Write a SPARQL query in "sparql-getSiblings.rq" to retrieve all sibling pairs from the **combined** graph. Your query should only use vocabulary from **one** of the graphs.

In order to complete the task, you need to add suitable mappings (statements) in the "Lab10_OWL_familyrelations.ttl" file. Please add these under "Task 3" in "Lab10_OWL_familyrelations.ttl".

Run the cell below to observe the results you get back.



In [None]:
runSparqlQuery("sparql-getSiblings.rq", model)

#### Task 3: 

Write a SPARQL query in "sparql-getAllMales.rq" to retrieve all persons with the male gender from the **combined** graph. Your query should only use vocabulary from **one** of the graphs.

In order to complete the task, you need to add suitable mappings (statements) in the "Lab10_OWL_familyrelations.ttl" file. Please add these under "Task 2" in "Lab10_OWL_familyrelations.ttl".

Run the cell below to observe the results you get back.

In [None]:
runSparqlQuery("sparql-getAllMales.rq", model)

#### Task 4: 

Write a SPARQL query in "sparql-getParents.rq" to retrieve all persons and their parents from the **combined** graph. Your query should only use vocabulary from **one** of the graphs.

In order to complete the task, you need to add suitable mappings (statements) in the "Lab10_OWL_familyrelations.ttl" file. Please add these under "Task 4" in "Lab10_OWL_familyrelations.ttl".

Run the cell below to observe the results you get back.

In [None]:
runSparqlQuery("sparql-getParents.rq", model)

#### Task 5: 

Write a SPARQL query in "sparql-getGivenAndFamilyNames.rq" to retrieve all persons in the **combined** graph and display their first and last names. Your query should only use vocabulary from **one** of the graphs. **Human readable labels for all first and last names should be given for all persons**.
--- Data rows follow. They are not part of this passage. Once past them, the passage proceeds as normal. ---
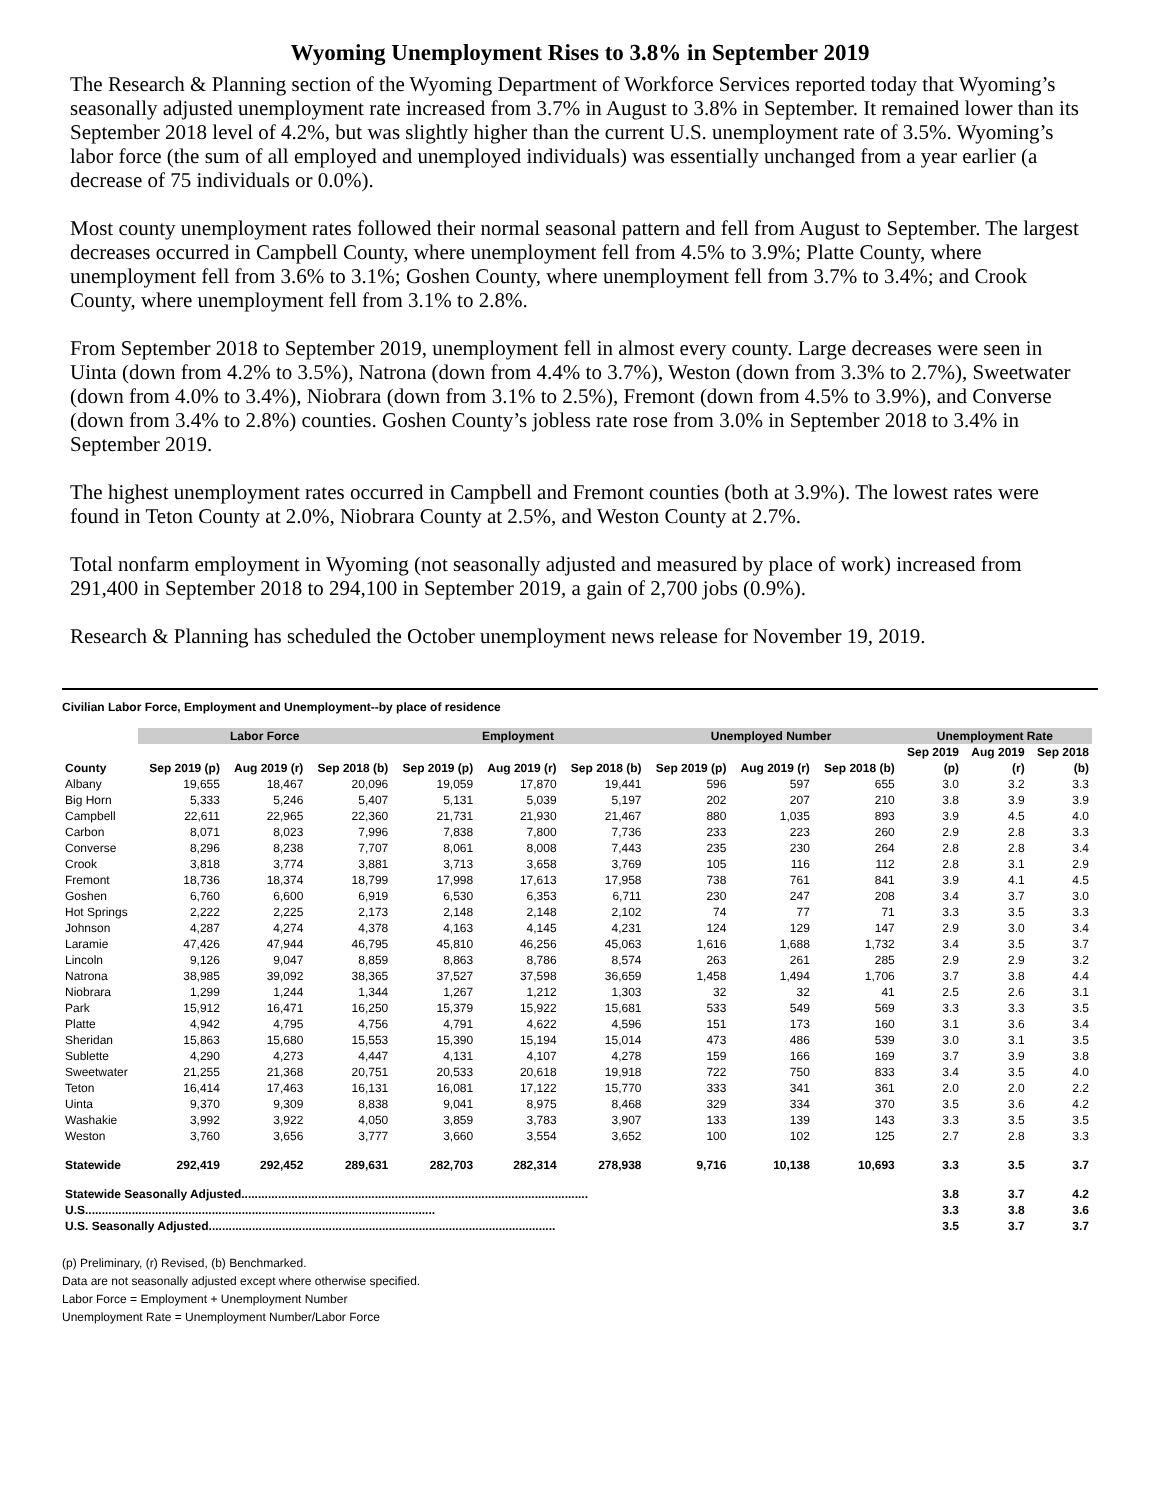Wyoming Unemployment Rises to 3.8% in September 2019
The Research & Planning section of the Wyoming Department of Workforce Services reported today that Wyoming’s seasonally adjusted unemployment rate increased from 3.7% in August to 3.8% in September. It remained lower than its September 2018 level of 4.2%, but was slightly higher than the current U.S. unemployment rate of 3.5%. Wyoming’s labor force (the sum of all employed and unemployed individuals) was essentially unchanged from a year earlier (a decrease of 75 individuals or 0.0%).
Most county unemployment rates followed their normal seasonal pattern and fell from August to September. The largest decreases occurred in Campbell County, where unemployment fell from 4.5% to 3.9%; Platte County, where unemployment fell from 3.6% to 3.1%; Goshen County, where unemployment fell from 3.7% to 3.4%; and Crook County, where unemployment fell from 3.1% to 2.8%.
From September 2018 to September 2019, unemployment fell in almost every county. Large decreases were seen in Uinta (down from 4.2% to 3.5%), Natrona (down from 4.4% to 3.7%), Weston (down from 3.3% to 2.7%), Sweetwater (down from 4.0% to 3.4%), Niobrara (down from 3.1% to 2.5%), Fremont (down from 4.5% to 3.9%), and Converse (down from 3.4% to 2.8%) counties. Goshen County’s jobless rate rose from 3.0% in September 2018 to 3.4% in September 2019.
The highest unemployment rates occurred in Campbell and Fremont counties (both at 3.9%). The lowest rates were found in Teton County at 2.0%, Niobrara County at 2.5%, and Weston County at 2.7%.
Total nonfarm employment in Wyoming (not seasonally adjusted and measured by place of work) increased from 291,400 in September 2018 to 294,100 in September 2019, a gain of 2,700 jobs (0.9%).
Research & Planning has scheduled the October unemployment news release for November 19, 2019.
Civilian Labor Force, Employment and Unemployment--by place of residence
| | Labor Force | | | Employment | | | Unemployed Number | | | Unemployment Rate | | |
| --- | --- | --- | --- | --- | --- | --- | --- | --- | --- | --- | --- | --- |
| | | | | | | | | | | Sep 2019 | Aug 2019 | Sep 2018 |
| County | Sep 2019 (p) | Aug 2019 (r) | Sep 2018 (b) | Sep 2019 (p) | Aug 2019 (r) | Sep 2018 (b) | Sep 2019 (p) | Aug 2019 (r) | Sep 2018 (b) | (p) | (r) | (b) |
| Albany | 19,655 | 18,467 | 20,096 | 19,059 | 17,870 | 19,441 | 596 | 597 | 655 | 3.0 | 3.2 | 3.3 |
| Big Horn | 5,333 | 5,246 | 5,407 | 5,131 | 5,039 | 5,197 | 202 | 207 | 210 | 3.8 | 3.9 | 3.9 |
| Campbell | 22,611 | 22,965 | 22,360 | 21,731 | 21,930 | 21,467 | 880 | 1,035 | 893 | 3.9 | 4.5 | 4.0 |
| Carbon | 8,071 | 8,023 | 7,996 | 7,838 | 7,800 | 7,736 | 233 | 223 | 260 | 2.9 | 2.8 | 3.3 |
| Converse | 8,296 | 8,238 | 7,707 | 8,061 | 8,008 | 7,443 | 235 | 230 | 264 | 2.8 | 2.8 | 3.4 |
| Crook | 3,818 | 3,774 | 3,881 | 3,713 | 3,658 | 3,769 | 105 | 116 | 112 | 2.8 | 3.1 | 2.9 |
| Fremont | 18,736 | 18,374 | 18,799 | 17,998 | 17,613 | 17,958 | 738 | 761 | 841 | 3.9 | 4.1 | 4.5 |
| Goshen | 6,760 | 6,600 | 6,919 | 6,530 | 6,353 | 6,711 | 230 | 247 | 208 | 3.4 | 3.7 | 3.0 |
| Hot Springs | 2,222 | 2,225 | 2,173 | 2,148 | 2,148 | 2,102 | 74 | 77 | 71 | 3.3 | 3.5 | 3.3 |
| Johnson | 4,287 | 4,274 | 4,378 | 4,163 | 4,145 | 4,231 | 124 | 129 | 147 | 2.9 | 3.0 | 3.4 |
| Laramie | 47,426 | 47,944 | 46,795 | 45,810 | 46,256 | 45,063 | 1,616 | 1,688 | 1,732 | 3.4 | 3.5 | 3.7 |
| Lincoln | 9,126 | 9,047 | 8,859 | 8,863 | 8,786 | 8,574 | 263 | 261 | 285 | 2.9 | 2.9 | 3.2 |
| Natrona | 38,985 | 39,092 | 38,365 | 37,527 | 37,598 | 36,659 | 1,458 | 1,494 | 1,706 | 3.7 | 3.8 | 4.4 |
| Niobrara | 1,299 | 1,244 | 1,344 | 1,267 | 1,212 | 1,303 | 32 | 32 | 41 | 2.5 | 2.6 | 3.1 |
| Park | 15,912 | 16,471 | 16,250 | 15,379 | 15,922 | 15,681 | 533 | 549 | 569 | 3.3 | 3.3 | 3.5 |
| Platte | 4,942 | 4,795 | 4,756 | 4,791 | 4,622 | 4,596 | 151 | 173 | 160 | 3.1 | 3.6 | 3.4 |
| Sheridan | 15,863 | 15,680 | 15,553 | 15,390 | 15,194 | 15,014 | 473 | 486 | 539 | 3.0 | 3.1 | 3.5 |
| Sublette | 4,290 | 4,273 | 4,447 | 4,131 | 4,107 | 4,278 | 159 | 166 | 169 | 3.7 | 3.9 | 3.8 |
| Sweetwater | 21,255 | 21,368 | 20,751 | 20,533 | 20,618 | 19,918 | 722 | 750 | 833 | 3.4 | 3.5 | 4.0 |
| Teton | 16,414 | 17,463 | 16,131 | 16,081 | 17,122 | 15,770 | 333 | 341 | 361 | 2.0 | 2.0 | 2.2 |
| Uinta | 9,370 | 9,309 | 8,838 | 9,041 | 8,975 | 8,468 | 329 | 334 | 370 | 3.5 | 3.6 | 4.2 |
| Washakie | 3,992 | 3,922 | 4,050 | 3,859 | 3,783 | 3,907 | 133 | 139 | 143 | 3.3 | 3.5 | 3.5 |
| Weston | 3,760 | 3,656 | 3,777 | 3,660 | 3,554 | 3,652 | 100 | 102 | 125 | 2.7 | 2.8 | 3.3 |
| Statewide | 292,419 | 292,452 | 289,631 | 282,703 | 282,314 | 278,938 | 9,716 | 10,138 | 10,693 | 3.3 | 3.5 | 3.7 |
| Statewide Seasonally Adjusted........................................................................................................ | | | | | | | | | | 3.8 | 3.7 | 4.2 |
| U.S......................................................................................................... | | | | | | | | | | 3.3 | 3.8 | 3.6 |
| U.S. Seasonally Adjusted........................................................................................................ | | | | | | | | | | 3.5 | 3.7 | 3.7 |
(p) Preliminary, (r) Revised, (b) Benchmarked.
Data are not seasonally adjusted except where otherwise specified.
Labor Force = Employment + Unemployment Number
Unemployment Rate = Unemployment Number/Labor Force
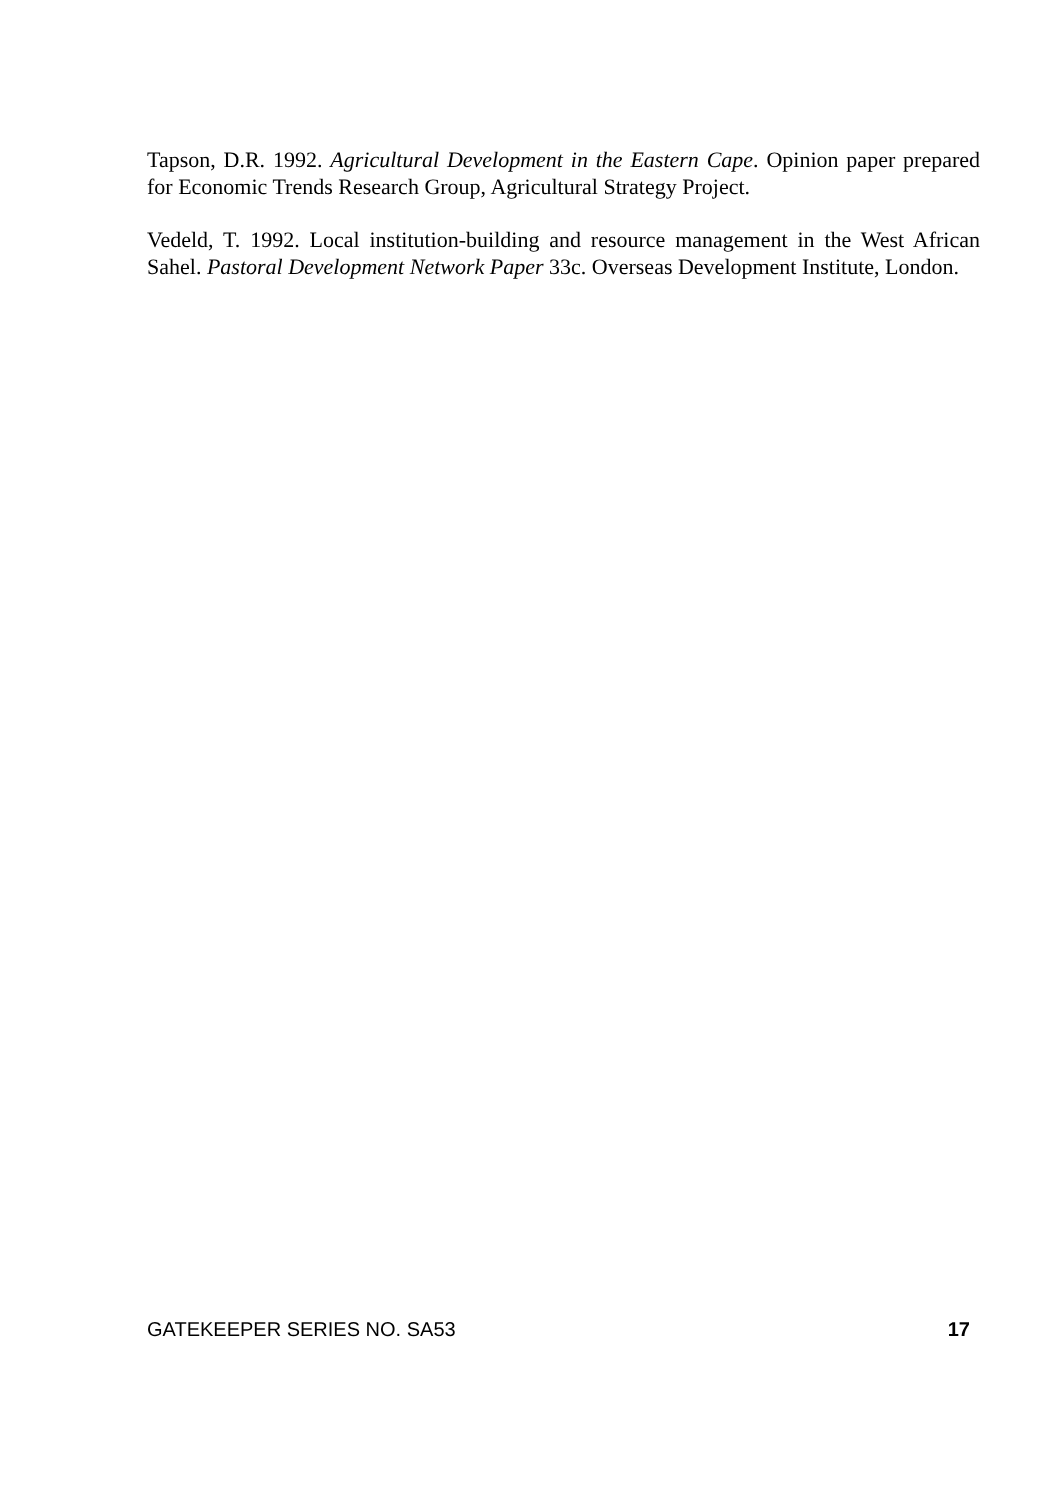Tapson, D.R. 1992. Agricultural Development in the Eastern Cape. Opinion paper prepared for Economic Trends Research Group, Agricultural Strategy Project.
Vedeld, T. 1992. Local institution-building and resource management in the West African Sahel. Pastoral Development Network Paper 33c. Overseas Development Institute, London.
GATEKEEPER SERIES NO. SA53 17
In order to complete the task, you need to add suitable mappings (statements) in the "Lab10_OWL_familyrelations.ttl" file. Please add these under "Task 5" in "Lab10_OWL_familyrelations.ttl".

Run the cell below to observe the results you get back.

In [None]:
runSparqlQuery("sparql-getGivenAndFamilyNames.rq", model)

#### Task 6 (If you don't finish - homework): 

Write a SPARQL query to transform (represent) **all** the statements in "RDF Graph 2" of "Lab10_OWL_familyrelations.ttl" using **only** the vocabulary from "RDF Graph 1".